I can’t tell you how many times I get a note or a message from a customer who “just received” their cables that say something to the effect of “these cables sure sound different” or that “these cables are a challenge to work with.” I’ve even had them say that they would like to return them… Thats when I tell them, “hey you have weeks to audition these cables, please live with them for another week and then go back to your old cables to see what you think.” The cables almost “never” come back! Many customers tell me that their hunt for the perfect cable is now “over!”

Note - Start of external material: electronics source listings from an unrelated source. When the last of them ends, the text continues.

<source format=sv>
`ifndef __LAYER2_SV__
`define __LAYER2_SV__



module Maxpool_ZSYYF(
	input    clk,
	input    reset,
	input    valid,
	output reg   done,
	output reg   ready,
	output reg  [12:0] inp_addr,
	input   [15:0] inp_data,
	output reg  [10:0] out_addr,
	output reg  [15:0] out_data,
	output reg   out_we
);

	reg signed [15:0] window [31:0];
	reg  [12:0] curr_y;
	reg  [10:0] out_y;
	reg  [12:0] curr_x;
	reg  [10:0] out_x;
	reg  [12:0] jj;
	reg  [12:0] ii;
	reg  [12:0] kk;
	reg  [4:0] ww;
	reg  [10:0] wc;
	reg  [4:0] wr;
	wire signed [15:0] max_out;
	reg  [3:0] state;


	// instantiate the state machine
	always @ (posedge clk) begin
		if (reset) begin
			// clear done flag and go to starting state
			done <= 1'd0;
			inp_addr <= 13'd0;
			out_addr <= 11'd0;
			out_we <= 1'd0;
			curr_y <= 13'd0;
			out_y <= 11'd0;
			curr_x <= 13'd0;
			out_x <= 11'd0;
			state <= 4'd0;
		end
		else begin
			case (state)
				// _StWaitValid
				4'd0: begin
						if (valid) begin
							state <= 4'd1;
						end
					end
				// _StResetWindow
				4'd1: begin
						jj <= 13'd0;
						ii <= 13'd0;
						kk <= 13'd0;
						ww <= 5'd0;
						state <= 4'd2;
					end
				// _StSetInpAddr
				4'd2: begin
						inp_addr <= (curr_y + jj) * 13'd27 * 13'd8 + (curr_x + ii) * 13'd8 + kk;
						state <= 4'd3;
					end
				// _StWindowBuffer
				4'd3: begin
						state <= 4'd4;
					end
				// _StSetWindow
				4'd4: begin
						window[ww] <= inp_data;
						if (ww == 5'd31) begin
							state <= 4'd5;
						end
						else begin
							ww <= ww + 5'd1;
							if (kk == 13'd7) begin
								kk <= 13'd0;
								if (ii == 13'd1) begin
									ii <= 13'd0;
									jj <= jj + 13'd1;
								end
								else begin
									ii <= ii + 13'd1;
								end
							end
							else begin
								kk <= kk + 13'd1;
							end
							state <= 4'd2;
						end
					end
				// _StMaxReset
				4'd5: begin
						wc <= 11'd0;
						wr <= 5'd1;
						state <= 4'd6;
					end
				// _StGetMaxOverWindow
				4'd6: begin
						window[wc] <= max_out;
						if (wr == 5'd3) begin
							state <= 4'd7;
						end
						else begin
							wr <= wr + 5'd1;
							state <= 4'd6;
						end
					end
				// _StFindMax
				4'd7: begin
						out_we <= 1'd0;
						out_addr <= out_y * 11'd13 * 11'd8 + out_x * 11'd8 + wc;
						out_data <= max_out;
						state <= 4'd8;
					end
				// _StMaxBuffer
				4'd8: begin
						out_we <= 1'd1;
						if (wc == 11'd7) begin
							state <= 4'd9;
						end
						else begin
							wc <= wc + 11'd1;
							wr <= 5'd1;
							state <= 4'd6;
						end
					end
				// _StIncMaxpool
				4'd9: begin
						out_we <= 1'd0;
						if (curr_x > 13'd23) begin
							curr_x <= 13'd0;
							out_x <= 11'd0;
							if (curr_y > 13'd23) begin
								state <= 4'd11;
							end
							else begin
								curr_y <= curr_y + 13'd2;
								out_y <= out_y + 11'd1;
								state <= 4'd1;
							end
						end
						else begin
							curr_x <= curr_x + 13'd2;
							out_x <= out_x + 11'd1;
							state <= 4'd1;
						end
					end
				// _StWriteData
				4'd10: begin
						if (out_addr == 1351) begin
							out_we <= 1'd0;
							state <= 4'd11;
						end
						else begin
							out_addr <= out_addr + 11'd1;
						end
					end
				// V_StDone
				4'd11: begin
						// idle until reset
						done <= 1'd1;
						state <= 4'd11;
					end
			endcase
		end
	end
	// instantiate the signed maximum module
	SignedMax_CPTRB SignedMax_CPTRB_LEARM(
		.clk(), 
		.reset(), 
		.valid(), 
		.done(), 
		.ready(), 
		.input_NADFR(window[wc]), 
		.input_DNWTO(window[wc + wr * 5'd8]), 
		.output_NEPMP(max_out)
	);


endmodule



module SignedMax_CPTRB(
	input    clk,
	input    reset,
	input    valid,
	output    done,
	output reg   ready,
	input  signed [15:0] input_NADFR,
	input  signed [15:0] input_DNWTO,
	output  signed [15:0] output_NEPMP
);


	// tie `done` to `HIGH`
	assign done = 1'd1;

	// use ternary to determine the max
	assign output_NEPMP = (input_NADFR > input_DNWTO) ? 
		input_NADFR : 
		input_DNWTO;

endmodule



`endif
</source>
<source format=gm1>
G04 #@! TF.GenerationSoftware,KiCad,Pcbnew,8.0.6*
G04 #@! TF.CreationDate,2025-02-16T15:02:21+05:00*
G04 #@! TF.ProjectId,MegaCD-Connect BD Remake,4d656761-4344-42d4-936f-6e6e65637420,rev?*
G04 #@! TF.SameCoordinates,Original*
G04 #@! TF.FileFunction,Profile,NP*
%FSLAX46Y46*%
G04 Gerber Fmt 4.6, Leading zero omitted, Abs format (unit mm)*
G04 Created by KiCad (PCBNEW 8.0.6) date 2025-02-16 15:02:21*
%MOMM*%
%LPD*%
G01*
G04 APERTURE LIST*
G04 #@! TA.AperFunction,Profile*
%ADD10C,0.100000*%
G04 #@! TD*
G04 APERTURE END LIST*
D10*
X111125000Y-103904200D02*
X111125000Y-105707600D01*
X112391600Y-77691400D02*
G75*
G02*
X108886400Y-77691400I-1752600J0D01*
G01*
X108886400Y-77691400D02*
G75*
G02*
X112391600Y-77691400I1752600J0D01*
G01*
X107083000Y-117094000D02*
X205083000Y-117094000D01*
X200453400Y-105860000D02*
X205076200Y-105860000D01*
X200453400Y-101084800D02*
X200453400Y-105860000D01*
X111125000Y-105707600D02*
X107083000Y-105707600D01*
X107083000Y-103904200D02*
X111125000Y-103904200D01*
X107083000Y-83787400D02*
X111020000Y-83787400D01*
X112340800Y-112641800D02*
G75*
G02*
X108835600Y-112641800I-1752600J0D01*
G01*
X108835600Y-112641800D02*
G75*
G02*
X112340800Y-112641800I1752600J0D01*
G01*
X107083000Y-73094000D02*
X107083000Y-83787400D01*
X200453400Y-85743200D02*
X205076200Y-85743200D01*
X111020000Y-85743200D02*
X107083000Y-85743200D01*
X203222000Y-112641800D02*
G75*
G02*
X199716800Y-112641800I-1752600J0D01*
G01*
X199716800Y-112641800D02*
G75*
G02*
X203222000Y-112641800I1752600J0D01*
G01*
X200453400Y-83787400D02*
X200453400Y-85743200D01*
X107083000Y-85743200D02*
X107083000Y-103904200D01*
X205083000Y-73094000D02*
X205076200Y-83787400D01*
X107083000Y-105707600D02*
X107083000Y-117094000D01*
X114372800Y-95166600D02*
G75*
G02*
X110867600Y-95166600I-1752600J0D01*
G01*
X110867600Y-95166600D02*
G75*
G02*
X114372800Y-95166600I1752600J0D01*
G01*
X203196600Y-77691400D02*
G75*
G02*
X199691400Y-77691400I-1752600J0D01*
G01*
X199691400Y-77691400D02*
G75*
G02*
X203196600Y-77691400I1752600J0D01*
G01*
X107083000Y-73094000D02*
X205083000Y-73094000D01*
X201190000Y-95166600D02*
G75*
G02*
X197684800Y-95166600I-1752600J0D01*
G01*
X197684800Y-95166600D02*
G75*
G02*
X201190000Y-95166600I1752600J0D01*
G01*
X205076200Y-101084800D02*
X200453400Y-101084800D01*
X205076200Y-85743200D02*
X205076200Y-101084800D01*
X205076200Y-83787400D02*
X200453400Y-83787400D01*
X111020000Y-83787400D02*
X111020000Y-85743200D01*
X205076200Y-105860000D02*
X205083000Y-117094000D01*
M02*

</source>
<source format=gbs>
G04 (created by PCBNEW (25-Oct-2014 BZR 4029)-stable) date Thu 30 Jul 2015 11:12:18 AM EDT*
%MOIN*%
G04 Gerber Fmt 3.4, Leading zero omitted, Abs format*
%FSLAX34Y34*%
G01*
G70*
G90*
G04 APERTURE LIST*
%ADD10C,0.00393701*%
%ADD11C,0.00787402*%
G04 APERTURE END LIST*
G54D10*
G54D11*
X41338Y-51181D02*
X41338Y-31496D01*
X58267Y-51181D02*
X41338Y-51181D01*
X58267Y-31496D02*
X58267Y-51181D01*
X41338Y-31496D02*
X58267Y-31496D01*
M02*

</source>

So, humans mostly hate change! Sometimes change can be good or be better but we still seem to hate change. When we find a product or solution that cost 4 or 5-times less than we paid for the current product we “really” hate the change that it may provide, especially when it is better. With audio we must learn to give ourselves a little time to grow accustomed to change. Trust your ears and your mind to know when something does sound better or provide the ineffable rightness of the music. Trust your ears! All too many times we learn to “like” colorization over accuracy, warmth over speed and detail and a myriad of possible conditions that in no way mimic the intimacy of a jazz club, the power of a live concert, the presence of a grand piano or the beauty and emotion of a great female vocalist.

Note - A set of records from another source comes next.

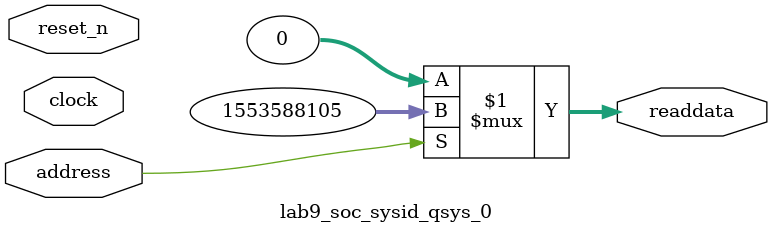
<source format=v>



// synthesis translate_off
`timescale 1ns / 1ps
// synthesis translate_on

// turn off superfluous verilog processor warnings 
// altera message_level Level1 
// altera message_off 10034 10035 10036 10037 10230 10240 10030 

module lab9_soc_sysid_qsys_0 (
               // inputs:
                address,
                clock,
                reset_n,

               // outputs:
                readdata
             )
;

  output  [ 31: 0] readdata;
  input            address;
  input            clock;
  input            reset_n;

  wire    [ 31: 0] readdata;
  //control_slave, which is an e_avalon_slave
  assign readdata = address ? 1553588105 : 0;

endmodule



</source>
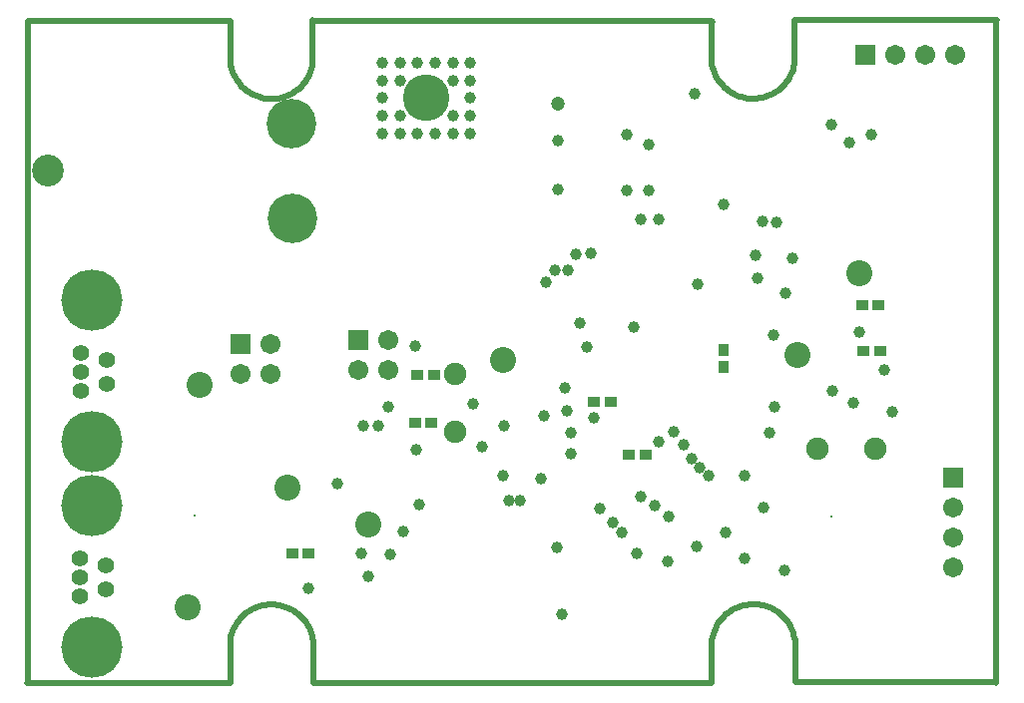
<source format=gbs>
%FSTAX24Y24*%
%MOIN*%
%SFA1B1*%

%IPPOS*%
%ADD37C,0.019700*%
%ADD59R,0.043400X0.038000*%
%ADD71R,0.038000X0.043400*%
%ADD81R,0.067100X0.067100*%
%ADD82C,0.067100*%
%ADD83R,0.067100X0.067100*%
%ADD84C,0.074900*%
%ADD85C,0.086700*%
%ADD86C,0.165500*%
%ADD87C,0.055200*%
%ADD88C,0.204900*%
%ADD89C,0.008000*%
%ADD90C,0.039500*%
%ADD91C,0.047400*%
%ADD92C,0.106400*%
%ADD93C,0.155600*%
%LNaddl-1*%
%LPD*%
G54D37*
X0361Y019877D02*
D01*
X036085Y019973*
X036063Y020068*
X036035Y020162*
X036001Y020253*
X03596Y020341*
X035914Y020427*
X035861Y020509*
X035803Y020587*
X035739Y020661*
X035671Y020731*
X035597Y020795*
X03552Y020854*
X035438Y020908*
X035353Y020956*
X035265Y020998*
X035174Y021033*
X035081Y021062*
X034986Y021085*
X03489Y0211*
X034793Y02111*
X034695Y021112*
X034598Y021107*
X034501Y021096*
X034405Y021078*
X034311Y021053*
X034219Y021022*
X034129Y020985*
X034041Y020941*
X033957Y020891*
X033877Y020836*
X033801Y020775*
X033729Y020709*
X033662Y020638*
X033601Y020562*
X033544Y020483*
X033493Y020399*
X033449Y020313*
X03341Y020223*
X033378Y020131*
X033352Y020037*
X033333Y019941*
X033327Y0199*
X05219Y019906D02*
D01*
X052173Y020002*
X05215Y020097*
X052121Y02019*
X052085Y020281*
X052043Y020369*
X051995Y020454*
X051941Y020536*
X051881Y020613*
X051816Y020686*
X051746Y020755*
X051672Y020818*
X051594Y020876*
X051511Y020929*
X051425Y020975*
X051336Y021016*
X051245Y02105*
X051151Y021077*
X051055Y021098*
X050959Y021113*
X050861Y02112*
X050764Y021121*
X050666Y021115*
X050569Y021102*
X050473Y021083*
X050379Y021056*
X050287Y021024*
X050198Y020985*
X050111Y02094*
X050028Y020888*
X049948Y020832*
X049873Y020769*
X049802Y020702*
X049736Y02063*
X049675Y020553*
X04962Y020473*
X04957Y020388*
X049527Y020301*
X04949Y020211*
X049459Y020118*
X049434Y020023*
X049417Y019929*
X0494Y039257D02*
D01*
X049414Y03916*
X049436Y039065*
X049464Y038971*
X049498Y03888*
X049539Y038792*
X049585Y038706*
X049638Y038624*
X049696Y038546*
X04976Y038472*
X049828Y038402*
X049902Y038338*
X049979Y038279*
X050061Y038225*
X050146Y038177*
X050234Y038135*
X050325Y0381*
X050418Y038071*
X050513Y038048*
X050609Y038033*
X050706Y038023*
X050804Y038021*
X050901Y038026*
X050998Y038037*
X051094Y038055*
X051188Y03808*
X05128Y038111*
X05137Y038148*
X051458Y038192*
X051542Y038242*
X051622Y038297*
X051698Y038358*
X05177Y038424*
X051837Y038495*
X051898Y038571*
X051955Y03865*
X052006Y038734*
X05205Y03882*
X052089Y03891*
X052121Y039002*
X052147Y039096*
X052166Y039192*
X052174Y039234*
X033361Y0391D02*
D01*
X033384Y039006*
X033414Y038914*
X03345Y038825*
X033493Y038739*
X033541Y038655*
X033595Y038575*
X033655Y0385*
X033719Y038428*
X033789Y038361*
X033863Y0383*
X033941Y038243*
X034023Y038192*
X034108Y038147*
X034196Y038108*
X034287Y038075*
X034379Y038049*
X034474Y038029*
X034569Y038016*
X034665Y038009*
X034762Y03801*
X034858Y038017*
X034953Y03803*
X035047Y03805*
X03514Y038077*
X035231Y03811*
X035318Y03815*
X035403Y038195*
X035485Y038246*
X035563Y038303*
X035637Y038365*
X035706Y038432*
X03577Y038504*
X035829Y03858*
X035883Y03866*
X035931Y038744*
X035973Y038831*
X036009Y03892*
X036039Y039012*
X036062Y039105*
X03607Y039147*
X02657Y018497D02*
Y040607D01*
X02655Y018477D02*
X02657Y018497D01*
X02655Y018477D02*
X03333D01*
Y018497D02*
Y019837D01*
X0361Y018477D02*
Y019837D01*
Y018477D02*
X04942D01*
Y019887*
X05219Y018517D02*
Y019887D01*
Y018517D02*
X05892D01*
X05889D02*
X05892Y018487D01*
Y040627*
X05893Y040637*
X05216D02*
X05893D01*
X05216Y039167D02*
Y040647D01*
X04941Y039167D02*
X04942Y039157D01*
X04941Y039167D02*
Y040627D01*
X0494D02*
X04945Y040577D01*
X03607Y040627D02*
X0494D01*
X03607Y039137D02*
Y040657D01*
X03334Y039097D02*
Y040607D01*
X02659D02*
X03334D01*
G54D59*
X054474Y029578D03*
X055024D03*
X054983Y03111D03*
X054433D03*
X039488Y02719D03*
X040038D03*
X039579Y02879D03*
X040129D03*
X047195Y026119D03*
X046645D03*
X046032Y027902D03*
X045482D03*
X035939Y022806D03*
X035389D03*
G54D71*
X049807Y02906D03*
Y02961D03*
G54D81*
X057484Y025346D03*
X037602Y029947D03*
X033665Y029829D03*
G54D82*
X057484Y024346D03*
Y023346D03*
Y022346D03*
X038602Y029947D03*
X037602Y028947D03*
X038602D03*
X055532Y03948D03*
X056532D03*
X057531D03*
X034665Y029829D03*
X033665Y028829D03*
X034665D03*
G54D83*
X054531Y03948D03*
G54D84*
X04085Y028817D03*
Y026896D03*
X054872Y026305D03*
X052951D03*
G54D85*
X054335Y032197D03*
X03524Y025012D03*
X037922Y023774D03*
X032307Y028457D03*
X042446Y02929D03*
X052268Y029468D03*
X031897Y021026D03*
G54D86*
X035379Y037174D03*
X035389Y034014D03*
G54D87*
X02832Y022647D03*
X02918Y021617D03*
X02832Y022017D03*
Y021387D03*
X02918Y022417D03*
X029197Y02929D03*
X028337Y02826D03*
Y02889D03*
X029197Y02849D03*
X028337Y02952D03*
G54D88*
X0287Y024407D03*
Y019687D03*
X028717Y02656D03*
Y03128D03*
G54D89*
X032142Y024071D03*
X053402Y024051D03*
G54D90*
X044406Y020789D03*
X047937Y022551D03*
X047957Y024036D03*
X050496Y022639D03*
X037759Y027079D03*
X037701Y022806D03*
X038685Y022796D03*
X039112Y023552D03*
X053437Y028266D03*
X042622Y024575D03*
X047489Y024421D03*
X048454Y026466D03*
X047051Y024717D03*
X042425Y025408D03*
X043705Y025307D03*
X044266Y03499D03*
X046569Y034953D03*
X047287D03*
X03954Y026291D03*
X039488Y02974D03*
X038587Y027722D03*
X048921Y031803D03*
X054728Y036823D03*
X046092Y023864D03*
X05148Y030111D03*
X044492Y028358D03*
X054335Y030226D03*
X055171Y028947D03*
X036913Y025167D03*
X044271Y036626D03*
X048823Y038201D03*
X046559Y036823D03*
X04902Y025701D03*
X049309Y025406D03*
X049807Y034502D03*
X043016Y024574D03*
X044689Y026847D03*
Y026152D03*
X041736Y02639D03*
X041441Y02783D03*
X043803Y027404D03*
X045003Y030524D03*
X045673Y024323D03*
X045253Y029715D03*
X048134Y026882D03*
X044177Y032295D03*
X046815Y030398D03*
X050496Y025406D03*
X044583Y027601D03*
X048724Y025996D03*
X047642Y02656D03*
X051087Y033919D03*
X044866Y032833D03*
X043882Y031896D03*
X045378Y032848D03*
X04461Y032294D03*
X047031Y033969D03*
X047622Y033994D03*
X042457Y027088D03*
X047289Y036478D03*
X051874Y031508D03*
X052103Y032689D03*
X050929Y032029D03*
X05156Y033898D03*
X050877Y032787D03*
X053997Y036566D03*
X039642Y024453D03*
X048895Y023043D03*
X049884Y02351D03*
X045464Y027349D03*
X05342Y03715D03*
X054153Y027838D03*
X041351Y036855D03*
Y037445D03*
Y038036D03*
Y038627D03*
Y039217D03*
X04076Y038627D03*
Y037445D03*
Y036855D03*
X040169D03*
X039579D03*
X038988D03*
Y037445D03*
Y038627D03*
X04076Y039217D03*
X040169D03*
X039579D03*
X038988D03*
X038398Y038627D03*
Y038036D03*
Y037445D03*
Y036855D03*
Y039217D03*
X03594Y021665D03*
X055446Y02755D03*
X051837Y022266D03*
X0515Y027724D03*
X051325Y026847D03*
X051135Y024362D03*
X046891Y022824D03*
X046403Y023535D03*
X044251Y023018D03*
X037941Y022052D03*
X038263Y027079D03*
G54D91*
X044271Y037854D03*
G54D92*
X02723Y035607D03*
G54D93*
X039874Y038036D03*
M02*
</source>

I envy those who live where and take the opportunity to experience live music on a regular basis. There was a time that I did and I miss the opportunities to experience music as it is presented in person. However, I have learned that my “system” does a really fine job of “taking me there.” It has been a lifelong pursuit to while on a somewhat limited budget, build the “best system” that I could. I am happy and only have one more upgrade for sometime in the future. I want a Pass amp or monoblocs to go with my XP12! Everything else is finished. I love the PS Audio DAC, my speakers and especially my cables! I suppose everyone saw that last part coming.

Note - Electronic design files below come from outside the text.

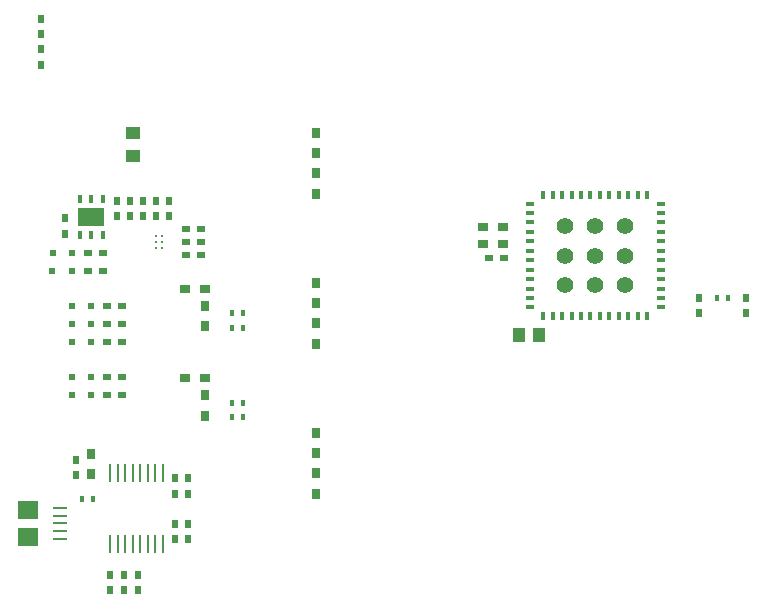
<source format=gbr>
G04 DipTrace 3.3.1.0*
G04 TopPaste.gbr*
%MOMM*%
G04 #@! TF.FileFunction,Paste,Top*
G04 #@! TF.Part,Single*
%ADD14C,0.16*%
%ADD52R,0.5X0.7*%
%ADD54R,0.45X0.65*%
%ADD56R,2.3X1.55*%
%ADD61C,0.21*%
%ADD82R,1.3X1.1*%
%ADD85R,0.2X1.6*%
%ADD95R,0.8X0.9*%
%ADD96R,0.6X0.6*%
%ADD98R,1.7X1.6*%
%ADD100R,1.15X0.2*%
%ADD112R,0.7X0.5*%
%ADD114R,0.39X0.52*%
%ADD116R,0.9X0.8*%
%ADD119R,1.0X1.25*%
%ADD123C,1.4*%
%ADD125R,0.3X0.8*%
%ADD127R,0.8X0.3*%
%FSLAX35Y35*%
G04*
G71*
G90*
G75*
G01*
G04 TopPaste*
%LPD*%
D127*
X4394999Y3470000D3*
Y3390000D3*
Y3310000D3*
Y3230000D3*
Y3150000D3*
Y3070000D3*
Y2990000D3*
Y2910000D3*
Y2830000D3*
Y2750000D3*
Y2670000D3*
Y2590000D3*
D125*
X4509999Y2520000D3*
X4589999D3*
X4669999D3*
X4749999D3*
X4829999D3*
X4909999D3*
X4989999D3*
X5069999D3*
X5149999D3*
X5229999D3*
X5309999D3*
X5389999D3*
D127*
X5504999Y2590000D3*
Y2670000D3*
Y2750000D3*
Y2830000D3*
Y2910000D3*
Y2990000D3*
Y3070000D3*
Y3150000D3*
Y3230000D3*
Y3310000D3*
Y3390000D3*
Y3470000D3*
D125*
X5389999Y3540000D3*
X5309999D3*
X5229999D3*
X5149999D3*
X5069999D3*
X4989999D3*
X4909999D3*
X4829999D3*
X4749999D3*
X4669999D3*
X4589999D3*
X4509999D3*
D123*
X4694999Y3280000D3*
Y3030000D3*
Y2780000D3*
X4949999Y3280000D3*
Y3030000D3*
Y2780000D3*
X5204999Y3280000D3*
Y3030000D3*
Y2780000D3*
D119*
X4475000Y2355000D3*
X4305000D3*
D52*
X5825000Y2670000D3*
Y2540000D3*
X6230000Y2670000D3*
Y2540000D3*
D116*
X4170000Y3270000D3*
X4000000D3*
D114*
X6076000Y2670000D3*
X5980000D3*
D116*
X4170000Y3130000D3*
X4000000D3*
D112*
X4180000Y3005000D3*
X4050000D3*
D100*
X418000Y892500D3*
Y827500D3*
Y762500D3*
Y697500D3*
Y632500D3*
D98*
X150500Y877800D3*
Y647700D3*
D112*
X815000Y2600000D3*
X945000D3*
X815000Y2450000D3*
X945000D3*
X815000Y2300000D3*
X945000D3*
D96*
X682500Y2600000D3*
X517500D3*
X682500Y2450000D3*
X517500D3*
X682500Y2300000D3*
X517500D3*
D112*
X652500Y2900000D3*
X782500D3*
D96*
X520000D3*
X355000D3*
D95*
X2590000Y1355000D3*
Y1525000D3*
D112*
X655000Y3050000D3*
X785000D3*
D96*
X522500D3*
X357500D3*
D95*
X2590000Y1015000D3*
Y1185000D3*
D114*
X1875000Y1785000D3*
X1971000D3*
Y1660000D3*
X1875000D3*
D116*
X1480000Y1990000D3*
X1650000D3*
D95*
X1645000Y1675000D3*
Y1845000D3*
D52*
X905000Y3365000D3*
Y3495000D3*
D114*
X1875000Y2540000D3*
X1971000D3*
X1970000Y2415000D3*
X1874000D3*
D116*
X1480000Y2745000D3*
X1650000D3*
D95*
X1645000Y2430000D3*
Y2600000D3*
D52*
X465000Y3345000D3*
Y3215000D3*
D14*
X1475000Y2610000D3*
Y2570000D3*
Y2530000D3*
X1515000Y2490000D3*
X1475000D3*
X1515000Y2530000D3*
Y2570000D3*
Y2610000D3*
X1475000Y1855000D3*
Y1815000D3*
Y1775000D3*
X1515000Y1735000D3*
X1475000D3*
X1515000Y1775000D3*
Y1815000D3*
Y1855000D3*
D54*
X780000Y3505000D3*
X685000D3*
X590000D3*
Y3205000D3*
X685000D3*
X780000D3*
D56*
X685000Y3355000D3*
D95*
X2590000Y2285000D3*
Y2455000D3*
Y2625000D3*
Y2795000D3*
D85*
X842750Y587250D3*
X906250D3*
X969750D3*
X1033250D3*
X1096750D3*
X1160250D3*
X1223800D3*
X1287250D3*
Y1187250D3*
X1223800D3*
X1160250D3*
X1096750D3*
X1033250D3*
X969750D3*
X906200D3*
X842750D3*
D114*
X700000Y970000D3*
X604000D3*
D14*
X1070000Y3135000D3*
Y3095000D3*
X1110000D3*
Y3135000D3*
D95*
X2590000Y3555000D3*
Y3725000D3*
Y3895000D3*
Y4065000D3*
D61*
X1235000Y3195000D3*
Y3145000D3*
X1285000Y3095000D3*
X1235000D3*
X1285000Y3145000D3*
Y3195000D3*
D52*
X1015000Y3495000D3*
Y3365000D3*
D112*
X1485000Y3255000D3*
X1615000D3*
D52*
X1125000Y3495000D3*
Y3365000D3*
X1345000Y3495000D3*
Y3365000D3*
X1235000D3*
Y3495000D3*
D112*
X1485000Y3035000D3*
X1615000D3*
X1485000Y3145000D3*
X1615000D3*
D52*
X555000Y1170000D3*
Y1300000D3*
X1505000Y1145000D3*
Y1015000D3*
Y630000D3*
Y760000D3*
X1395000Y1015000D3*
Y1145000D3*
Y760000D3*
Y630000D3*
X1080000Y325000D3*
Y195000D3*
X840000Y325000D3*
Y195000D3*
X960000Y325000D3*
Y195000D3*
D95*
X680000Y1180000D3*
Y1350000D3*
D96*
X682500Y2000000D3*
X517500D3*
X682500Y1850000D3*
X517500D3*
D82*
X1035000Y4065000D3*
Y3875000D3*
D112*
X815000Y2000000D3*
X945000D3*
X815000Y1850000D3*
X945000D3*
D52*
X260000Y4905000D3*
Y5035000D3*
Y4775000D3*
Y4645000D3*
M02*

</source>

So, if you think our BAV cables are better or even “as good” as those $$ cables you had before then we have done our job. Galen is without question the “best” cable designer and engineer I have encountered. Working as part of the Belden team for 12-years permitted me to be associated with some very talented people and I am confident that Iconoclast represents the best value and performance available, at any price. We only ask you to try them… I have truly become friends with a multitude of incredible Iconoclast customers. The quality of systems is amazing and impressive! Thank you all for making my days fun and rewarding!! And, I actually get paid for doing this! Imagine!

6 Likes

We have two measurements; the CABLE diameter and the diameter of the connector BODY…different things so all will be fine at, “that end” (ha!). The connector body has to stay the same.

Best,
Galen

Galen
I’m sure this has been asked before, but what is your recommendation for cleaning terminals, frequency and cleaning material?